→ EXTRACT PROVIDED:
As I write this, I’m visiting my mother. On the desk in the guest bedroom is an antique case containing old greeting cards that my grandfather gave to my grandmother more than 80 years ago. These cards are carefully and affectionately preserved because they express a love that at the time felt and was very significant to Roland and Esther.
But that time is long past. There are few of us left who personally witnessed the preciousness of what this couple shared over 60 years of marriage. It won’t be long before their love will pass beyond living memory and these greeting cards will lose all personal significance and likely disappear.
And this is why I recommend that you memorize Psalm 90 this year. It’s only 17 verses long and you can commit it to memory in a week or two and recite the whole psalm in less than 2 minutes.

→ EXTRACTED RECORDS:
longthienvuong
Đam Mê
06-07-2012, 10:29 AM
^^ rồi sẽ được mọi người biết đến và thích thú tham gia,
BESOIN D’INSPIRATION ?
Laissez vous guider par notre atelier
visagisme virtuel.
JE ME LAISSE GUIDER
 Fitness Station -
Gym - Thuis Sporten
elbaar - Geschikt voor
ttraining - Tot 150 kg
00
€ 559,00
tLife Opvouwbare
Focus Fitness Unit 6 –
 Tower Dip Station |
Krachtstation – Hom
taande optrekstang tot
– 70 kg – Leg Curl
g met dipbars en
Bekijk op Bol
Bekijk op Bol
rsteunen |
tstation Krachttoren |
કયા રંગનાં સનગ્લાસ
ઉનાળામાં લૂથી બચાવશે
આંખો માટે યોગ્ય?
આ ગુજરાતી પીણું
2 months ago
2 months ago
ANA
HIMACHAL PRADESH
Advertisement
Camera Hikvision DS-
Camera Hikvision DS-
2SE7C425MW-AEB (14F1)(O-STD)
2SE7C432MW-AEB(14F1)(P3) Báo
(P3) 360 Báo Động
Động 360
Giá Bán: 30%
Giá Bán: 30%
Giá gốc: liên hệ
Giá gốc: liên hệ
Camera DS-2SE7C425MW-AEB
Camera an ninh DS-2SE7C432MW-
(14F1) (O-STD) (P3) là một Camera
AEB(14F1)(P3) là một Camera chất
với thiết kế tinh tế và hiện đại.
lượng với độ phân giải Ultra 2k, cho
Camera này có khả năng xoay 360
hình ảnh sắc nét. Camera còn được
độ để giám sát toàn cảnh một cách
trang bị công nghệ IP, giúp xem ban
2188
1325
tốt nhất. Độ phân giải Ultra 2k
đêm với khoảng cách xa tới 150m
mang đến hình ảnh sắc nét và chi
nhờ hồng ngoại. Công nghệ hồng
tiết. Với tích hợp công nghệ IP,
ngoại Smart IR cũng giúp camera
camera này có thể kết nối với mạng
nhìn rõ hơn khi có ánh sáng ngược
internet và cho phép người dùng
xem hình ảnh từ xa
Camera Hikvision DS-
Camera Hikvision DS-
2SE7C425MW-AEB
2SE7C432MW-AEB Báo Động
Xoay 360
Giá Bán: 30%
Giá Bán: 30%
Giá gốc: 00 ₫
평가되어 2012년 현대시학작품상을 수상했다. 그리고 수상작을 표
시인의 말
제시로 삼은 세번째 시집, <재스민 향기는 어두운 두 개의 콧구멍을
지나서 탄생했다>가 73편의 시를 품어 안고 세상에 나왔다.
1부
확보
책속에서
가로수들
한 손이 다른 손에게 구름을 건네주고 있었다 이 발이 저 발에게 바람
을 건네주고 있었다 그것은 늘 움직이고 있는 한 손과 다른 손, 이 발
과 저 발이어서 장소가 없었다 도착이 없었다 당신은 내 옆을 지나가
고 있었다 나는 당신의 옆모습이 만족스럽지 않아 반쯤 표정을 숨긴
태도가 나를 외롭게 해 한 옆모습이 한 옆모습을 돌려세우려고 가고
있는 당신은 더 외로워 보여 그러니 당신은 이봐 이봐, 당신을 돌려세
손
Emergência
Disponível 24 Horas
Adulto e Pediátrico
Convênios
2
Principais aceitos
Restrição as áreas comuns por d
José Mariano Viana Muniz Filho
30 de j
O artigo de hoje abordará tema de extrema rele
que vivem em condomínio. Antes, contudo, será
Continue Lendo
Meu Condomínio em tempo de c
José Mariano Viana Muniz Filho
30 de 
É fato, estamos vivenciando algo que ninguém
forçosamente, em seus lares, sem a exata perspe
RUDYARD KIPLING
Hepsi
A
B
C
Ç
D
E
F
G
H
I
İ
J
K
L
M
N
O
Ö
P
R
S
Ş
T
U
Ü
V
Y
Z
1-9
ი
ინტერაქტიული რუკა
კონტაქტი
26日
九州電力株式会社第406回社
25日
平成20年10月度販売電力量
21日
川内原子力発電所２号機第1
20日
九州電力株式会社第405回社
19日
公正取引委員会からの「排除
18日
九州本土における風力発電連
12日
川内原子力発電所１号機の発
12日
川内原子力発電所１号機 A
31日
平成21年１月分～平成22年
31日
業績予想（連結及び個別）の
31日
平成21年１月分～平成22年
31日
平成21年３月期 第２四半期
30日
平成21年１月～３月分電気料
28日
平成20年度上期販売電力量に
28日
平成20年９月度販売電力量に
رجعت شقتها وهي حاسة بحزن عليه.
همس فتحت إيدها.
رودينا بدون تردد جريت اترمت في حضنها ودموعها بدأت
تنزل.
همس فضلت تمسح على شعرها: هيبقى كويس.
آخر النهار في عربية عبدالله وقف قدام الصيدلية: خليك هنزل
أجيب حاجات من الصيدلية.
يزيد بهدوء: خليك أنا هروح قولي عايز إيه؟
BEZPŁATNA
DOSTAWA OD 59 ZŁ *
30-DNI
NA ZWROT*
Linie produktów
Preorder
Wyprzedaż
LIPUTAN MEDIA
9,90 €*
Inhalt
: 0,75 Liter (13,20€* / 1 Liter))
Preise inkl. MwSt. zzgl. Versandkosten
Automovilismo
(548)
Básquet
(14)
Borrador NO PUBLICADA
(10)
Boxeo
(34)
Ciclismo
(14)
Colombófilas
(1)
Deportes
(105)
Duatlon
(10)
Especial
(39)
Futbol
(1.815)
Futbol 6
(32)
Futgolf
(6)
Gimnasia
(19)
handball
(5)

→ EXERCISE DESCRIPTION: Quote the passage on the grandparents' greeting cards from the words "As I write this, I’m" through "Roland and Esther.". The records have no role in this exercise.

→ WRITTEN ANSWER:
As I write this, I’m visiting my mother. On the desk in the guest bedroom is an antique case containing old greeting cards that my grandfather gave to my grandmother more than 80 years ago. These cards are carefully and affectionately preserved because they express a love that at the time felt and was very significant to Roland and Esther.